Tussentijds opzegbeding: van groot belang voor werkgever én werknemer

Het is voor een werkgever altijd belangrijk een tussentijds opzegbeding op te nemen in een arbeidsovereenkomst voor bepaalde tijd.

Zo’n beding luidt bijvoorbeeld:

Tussentijds opzegbeding

Werkgever en Werknemer zijn op ieder moment gerechtigd deze arbeidsovereenkomst tegen het einde van de maand tussentijds op te zeggen met inachtneming van de voor hen geldende opzegtermijn.

Als je dit letterlijk leest, dan lijkt het net alsof je daadwerkelijk altijd mag opzeggen met een opzegtermijn. Voor de werknemer geldt dat ook daadwerkelijk: die mag altijd opzeggen.
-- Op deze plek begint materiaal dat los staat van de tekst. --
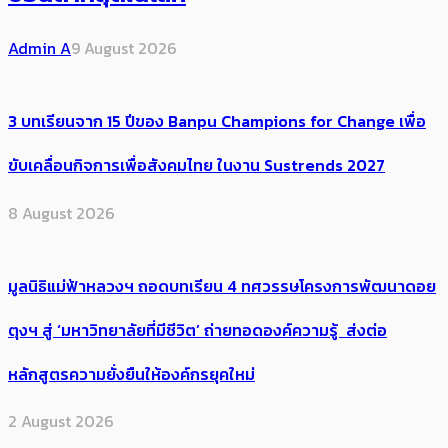
Admin A
9 August 2026
3 บทเรียนจาก 15 ปีของ Banpu Champions for Change เพื่อ
ขับเคลื่อนกิจการเพื่อสังคมไทย ในงาน Sustrends 2027
8 August 2026
มูลนิธิแม่ฟ้าหลวงฯ ถอดบทเรียน 4 ทศวรรษโครงการพัฒนาดอย
ตุงฯ สู่ ‘มหาวิทยาลัยที่มีชีวิต’ ถ่ายทอดองค์ความรู้ ส่งต่อ
หลักสูตรความยั่งยืนให้องค์กรยุคใหม่
2 August 2026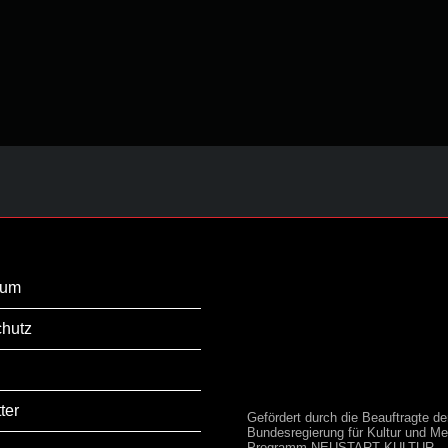
sum
hutz
ter
Gefördert durch die Beauftragte de
Bundesregierung für Kultur und Me
Programm NEUSTART KULTUR,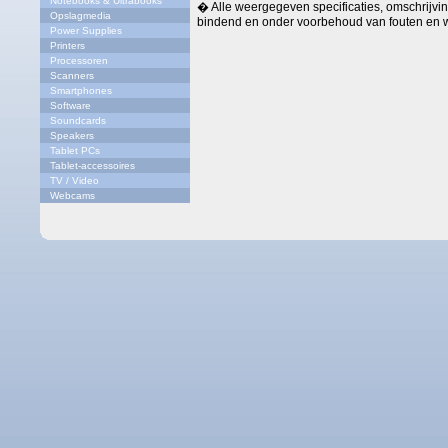
Notebooks & Ultrabooks
� Alle weergegeven specificaties, omschrijving
Opslagmedia
bindend en onder voorbehoud van fouten en w
Power Supplies
Printers
Processoren
Scanners
Smartphones
Software
Soundcards
Speakers
Tablet PCs
Tablet-accessoires
TV / Video
Webcams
Een werkgever mag echter alleen opzeggen met toestemming van het UWV: een ontslagvergunning. Toch is een tussentijds opzegbeding voor beide partijen (dus ook voor een werkgever) van essentieel beding, ook in gevallen waarin helemaal geen sprake is van opzegging.

Gevolgen ontbreken tussentijds opzegbeding

Stel, er is sprake van een jaarcontract en na 2 maanden blijkt dat de werknemer moet worden ontslagen vanwege een arbeidsconflict. Bevat de arbeidsovereenkomst geen tussentijds opzegbeding, dan moet bij een ontbinding door de kantonrechter in principe de waarde van gehele contractduur worden uitbetaald aan de werknemer. Heel veel geld dus in dit voorbeeld.

Is er wél een tussentijds opzegbeding overeengekomen, dan kan de rechter wel tegen de eerste van de volgende maand ontbinden. Best een handig onderdeel van een arbeidsovereenkomst dus, zo’n tussentijds opzegbeding.

Vaststellingsovereenkomst en tussentijds opzegbeding

Wat nu als werkgever en werknemer een vaststellingsovereenkomst sluiten waarmee de arbeidsovereenkomst eindigt? Ook dan is een tussentijds opzegbeding van groot belang, maar dan met name voor de werknemer.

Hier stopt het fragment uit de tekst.